Murphy described a man who fit much of the typical profile of the bachelor contestants hoping to win a date with a bachelorette: Alcala was handsome, “freakishly smart,” an excellent athlete and was raised in a good home.

“He had every opportunity in life and instead he enjoyed raping and murdering,” Murphy said.

So much so that Alcala would choke his victims unconscious, allow them to come to and then gleefully observe their fear and suffering before killing them. The torture would often last for hours, Murphy said.

“He was the cruelest and most sadistic murderer I ever prosecuted” in 17 years, he said.

Samsoe’s sister, Tarrane Mayes, said in a Facebook post on Saturday that Alcala’s death was the “best birthday present for my mom,” Marianne Connelly, who died in 2019. Her husband, Harry, died in 2011.

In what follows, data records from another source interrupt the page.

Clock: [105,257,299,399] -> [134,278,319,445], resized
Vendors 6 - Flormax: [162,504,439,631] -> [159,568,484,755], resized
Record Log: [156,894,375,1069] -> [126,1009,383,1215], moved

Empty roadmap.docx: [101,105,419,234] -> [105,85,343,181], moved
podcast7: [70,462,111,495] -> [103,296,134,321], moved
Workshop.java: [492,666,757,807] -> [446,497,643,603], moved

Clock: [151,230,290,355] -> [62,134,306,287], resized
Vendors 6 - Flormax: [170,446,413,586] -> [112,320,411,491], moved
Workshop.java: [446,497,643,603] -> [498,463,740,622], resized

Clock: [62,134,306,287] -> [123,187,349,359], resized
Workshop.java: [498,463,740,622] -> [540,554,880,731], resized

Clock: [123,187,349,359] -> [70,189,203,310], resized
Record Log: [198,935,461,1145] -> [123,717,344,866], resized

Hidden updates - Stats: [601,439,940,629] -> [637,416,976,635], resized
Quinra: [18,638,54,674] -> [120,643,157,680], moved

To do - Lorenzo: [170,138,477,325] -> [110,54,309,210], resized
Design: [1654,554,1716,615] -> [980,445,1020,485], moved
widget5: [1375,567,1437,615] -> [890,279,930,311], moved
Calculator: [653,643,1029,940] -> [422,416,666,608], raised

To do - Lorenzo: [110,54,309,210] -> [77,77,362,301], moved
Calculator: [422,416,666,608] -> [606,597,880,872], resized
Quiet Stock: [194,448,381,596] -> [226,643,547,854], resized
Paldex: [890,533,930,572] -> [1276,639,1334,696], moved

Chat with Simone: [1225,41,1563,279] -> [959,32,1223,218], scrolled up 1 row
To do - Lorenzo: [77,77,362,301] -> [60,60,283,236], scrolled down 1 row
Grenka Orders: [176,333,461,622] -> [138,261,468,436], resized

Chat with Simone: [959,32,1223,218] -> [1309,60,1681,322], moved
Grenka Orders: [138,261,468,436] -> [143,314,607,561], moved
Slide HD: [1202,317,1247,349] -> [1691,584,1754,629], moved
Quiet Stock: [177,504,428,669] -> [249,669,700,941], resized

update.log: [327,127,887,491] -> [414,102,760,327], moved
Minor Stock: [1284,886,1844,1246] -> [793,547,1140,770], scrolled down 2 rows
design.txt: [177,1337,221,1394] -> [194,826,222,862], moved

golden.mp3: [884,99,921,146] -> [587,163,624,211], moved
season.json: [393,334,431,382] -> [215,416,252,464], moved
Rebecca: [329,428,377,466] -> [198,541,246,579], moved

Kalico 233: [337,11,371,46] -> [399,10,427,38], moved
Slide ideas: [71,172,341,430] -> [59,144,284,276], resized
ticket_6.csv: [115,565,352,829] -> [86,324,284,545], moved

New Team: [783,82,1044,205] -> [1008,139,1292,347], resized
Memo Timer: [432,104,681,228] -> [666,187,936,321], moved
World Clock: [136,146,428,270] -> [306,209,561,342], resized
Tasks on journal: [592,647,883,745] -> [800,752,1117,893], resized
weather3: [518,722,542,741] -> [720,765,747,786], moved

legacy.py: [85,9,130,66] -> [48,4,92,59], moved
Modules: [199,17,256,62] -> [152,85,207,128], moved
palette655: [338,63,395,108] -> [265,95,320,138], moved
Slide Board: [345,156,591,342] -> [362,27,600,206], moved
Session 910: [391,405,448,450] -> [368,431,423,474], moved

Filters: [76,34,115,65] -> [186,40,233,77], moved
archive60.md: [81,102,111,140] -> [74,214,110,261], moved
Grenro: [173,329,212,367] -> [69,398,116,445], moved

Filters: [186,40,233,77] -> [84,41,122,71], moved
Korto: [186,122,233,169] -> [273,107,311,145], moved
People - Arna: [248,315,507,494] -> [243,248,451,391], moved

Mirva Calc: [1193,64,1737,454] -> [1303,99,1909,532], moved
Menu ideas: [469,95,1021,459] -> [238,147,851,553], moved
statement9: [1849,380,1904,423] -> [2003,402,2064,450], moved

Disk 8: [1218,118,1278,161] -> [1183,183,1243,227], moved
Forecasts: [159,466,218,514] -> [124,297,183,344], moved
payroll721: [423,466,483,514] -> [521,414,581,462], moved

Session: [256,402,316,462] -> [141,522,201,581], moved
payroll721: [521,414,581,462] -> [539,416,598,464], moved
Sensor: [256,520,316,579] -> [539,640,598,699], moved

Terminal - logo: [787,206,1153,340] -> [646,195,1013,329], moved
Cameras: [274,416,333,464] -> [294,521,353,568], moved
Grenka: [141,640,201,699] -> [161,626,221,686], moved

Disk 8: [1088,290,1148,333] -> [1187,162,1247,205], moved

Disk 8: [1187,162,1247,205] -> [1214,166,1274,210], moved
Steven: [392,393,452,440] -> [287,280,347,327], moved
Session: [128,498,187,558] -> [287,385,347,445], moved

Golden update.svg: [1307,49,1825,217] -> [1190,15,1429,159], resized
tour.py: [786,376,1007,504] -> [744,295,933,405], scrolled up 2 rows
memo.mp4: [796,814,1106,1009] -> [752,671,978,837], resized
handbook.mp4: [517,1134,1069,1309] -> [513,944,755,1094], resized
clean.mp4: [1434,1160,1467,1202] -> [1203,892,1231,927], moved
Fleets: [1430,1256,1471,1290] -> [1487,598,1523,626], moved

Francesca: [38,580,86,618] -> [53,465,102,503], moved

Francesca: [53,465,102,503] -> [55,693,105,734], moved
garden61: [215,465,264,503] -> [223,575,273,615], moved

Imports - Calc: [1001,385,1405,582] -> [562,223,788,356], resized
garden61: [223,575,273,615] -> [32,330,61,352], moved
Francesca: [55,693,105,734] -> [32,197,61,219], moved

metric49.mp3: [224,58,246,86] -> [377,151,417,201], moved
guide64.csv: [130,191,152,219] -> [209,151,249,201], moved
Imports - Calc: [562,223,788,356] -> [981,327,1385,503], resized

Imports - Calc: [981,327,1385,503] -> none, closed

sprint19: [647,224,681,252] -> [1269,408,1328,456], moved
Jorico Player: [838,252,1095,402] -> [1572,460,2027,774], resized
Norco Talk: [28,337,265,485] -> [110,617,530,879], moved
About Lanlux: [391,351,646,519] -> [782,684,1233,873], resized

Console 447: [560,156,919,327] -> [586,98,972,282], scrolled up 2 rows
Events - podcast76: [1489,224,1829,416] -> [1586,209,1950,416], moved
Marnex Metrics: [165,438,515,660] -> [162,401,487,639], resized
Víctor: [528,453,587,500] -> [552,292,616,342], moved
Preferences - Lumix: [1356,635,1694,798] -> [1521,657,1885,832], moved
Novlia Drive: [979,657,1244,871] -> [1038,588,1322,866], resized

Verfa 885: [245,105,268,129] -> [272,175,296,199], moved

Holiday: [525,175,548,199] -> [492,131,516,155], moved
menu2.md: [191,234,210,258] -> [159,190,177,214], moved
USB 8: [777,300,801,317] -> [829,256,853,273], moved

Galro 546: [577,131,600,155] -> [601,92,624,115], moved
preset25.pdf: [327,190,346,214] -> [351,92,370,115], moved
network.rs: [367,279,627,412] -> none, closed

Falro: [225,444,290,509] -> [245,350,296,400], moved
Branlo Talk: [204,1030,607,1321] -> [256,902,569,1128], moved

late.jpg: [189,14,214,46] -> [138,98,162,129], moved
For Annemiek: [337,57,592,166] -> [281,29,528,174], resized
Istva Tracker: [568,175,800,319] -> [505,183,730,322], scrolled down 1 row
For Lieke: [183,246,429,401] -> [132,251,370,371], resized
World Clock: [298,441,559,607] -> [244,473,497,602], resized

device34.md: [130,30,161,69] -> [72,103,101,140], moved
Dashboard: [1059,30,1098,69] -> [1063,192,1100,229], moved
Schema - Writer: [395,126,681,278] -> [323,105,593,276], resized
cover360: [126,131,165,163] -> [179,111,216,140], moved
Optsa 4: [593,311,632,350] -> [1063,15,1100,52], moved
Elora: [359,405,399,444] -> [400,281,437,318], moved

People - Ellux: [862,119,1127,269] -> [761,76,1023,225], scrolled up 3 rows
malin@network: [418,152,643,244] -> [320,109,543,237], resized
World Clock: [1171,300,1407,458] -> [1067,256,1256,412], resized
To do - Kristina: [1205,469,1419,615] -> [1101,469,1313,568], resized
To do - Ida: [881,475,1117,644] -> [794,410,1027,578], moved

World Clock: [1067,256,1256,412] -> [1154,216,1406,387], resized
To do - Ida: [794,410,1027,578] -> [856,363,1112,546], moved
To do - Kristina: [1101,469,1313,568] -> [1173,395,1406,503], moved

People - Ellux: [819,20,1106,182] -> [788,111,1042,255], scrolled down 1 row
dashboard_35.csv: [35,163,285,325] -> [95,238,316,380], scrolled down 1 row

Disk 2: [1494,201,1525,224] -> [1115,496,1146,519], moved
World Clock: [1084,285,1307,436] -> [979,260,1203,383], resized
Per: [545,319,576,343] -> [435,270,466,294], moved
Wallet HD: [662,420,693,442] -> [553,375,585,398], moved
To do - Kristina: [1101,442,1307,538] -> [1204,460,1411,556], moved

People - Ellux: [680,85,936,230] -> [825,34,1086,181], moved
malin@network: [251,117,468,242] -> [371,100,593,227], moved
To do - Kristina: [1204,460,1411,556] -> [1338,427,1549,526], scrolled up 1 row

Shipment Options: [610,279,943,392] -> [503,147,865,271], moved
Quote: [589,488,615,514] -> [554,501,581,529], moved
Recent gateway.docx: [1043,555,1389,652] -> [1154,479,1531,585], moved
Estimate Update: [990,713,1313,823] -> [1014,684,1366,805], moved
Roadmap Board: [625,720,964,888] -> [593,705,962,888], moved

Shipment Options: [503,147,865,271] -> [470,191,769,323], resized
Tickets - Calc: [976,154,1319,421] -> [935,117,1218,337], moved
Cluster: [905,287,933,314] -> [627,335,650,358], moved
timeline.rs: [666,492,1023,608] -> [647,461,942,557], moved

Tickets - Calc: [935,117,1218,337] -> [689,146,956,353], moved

“Today we received the best news ever. Alcala died,” Mayes wrote.  “I know my mom is dancing up in heaven! He can’t appeal this one!!! My sister can finally rest in heaven literally now!”

No prisoners have been executed in California since 2006. Gov. Newsom ordered a moratorium on the death penalty in 2019.

In addition to the Samsoe killing, Alcala was convicted of or pleaded guilty to killing six women.  Authorities believe he was responsible for perhaps scores more homicides.

Though he had been in jail or prison since 1979, Alcala had been tried, convicted and retried for five sexual assault murders in Southern California.

In 1980, he was convicted of murdering Samsoe, a Huntington Beach girl raped and killed by Alcala after he lured her from the beach, as she rode her bicycle to ballet lessons, by promising to take her picture.

That conviction was overturned in 1986 on grounds that the jury had been improperly informed of previous sex crimes committed by Alcala. That year he was retried and again convicted in Orange County, but that conviction also was overturned, this time because a witness wasn’t allowed to substantiate Alcala’s contention that a park ranger who found Samsoe’s body had been hypnotized by investigators.

 

Marianne Connelly reacts to hearing Rodney Alcala receive a death sentence for the 1979 killing of her 12-year-old daughter Robin Samsoe in a Santa Ana courtroom in 2010. (File AP Photo/Michael Goulding, Pool)

In 2010, Alcala was convicted of sexually assaulting and killing Samsoe as well as Jill Barcomb, 18, of Los Angeles; Georgia Wixted, 27, of Malibu; Charlotte Lamb, 31, of El Segundo; and Jill Parenteau, 21, of Burbank.

In 2012, Alcala was extradited to New York after he was indicted for the 1971 murder of Cornelia Crilley and the 1977 murder of Ellen Jane Hover. He pleaded guilty and in 2013 was sentenced in New York to 25 years to life. Over the decades, investigators linked Alcala to other homicides in Los Angeles, San Francisco, New Hampshire and Seattle.

Despite the passage of time, the community did not forget Samsoe. In a ceremony in 2014, 35 years after the little girl’s death, a plaque honoring her was unveiled at the Huntington Beach pier.

No one uttered her killer’s name.

Former Orange County Register reporter Larry Welborn contributed to this report.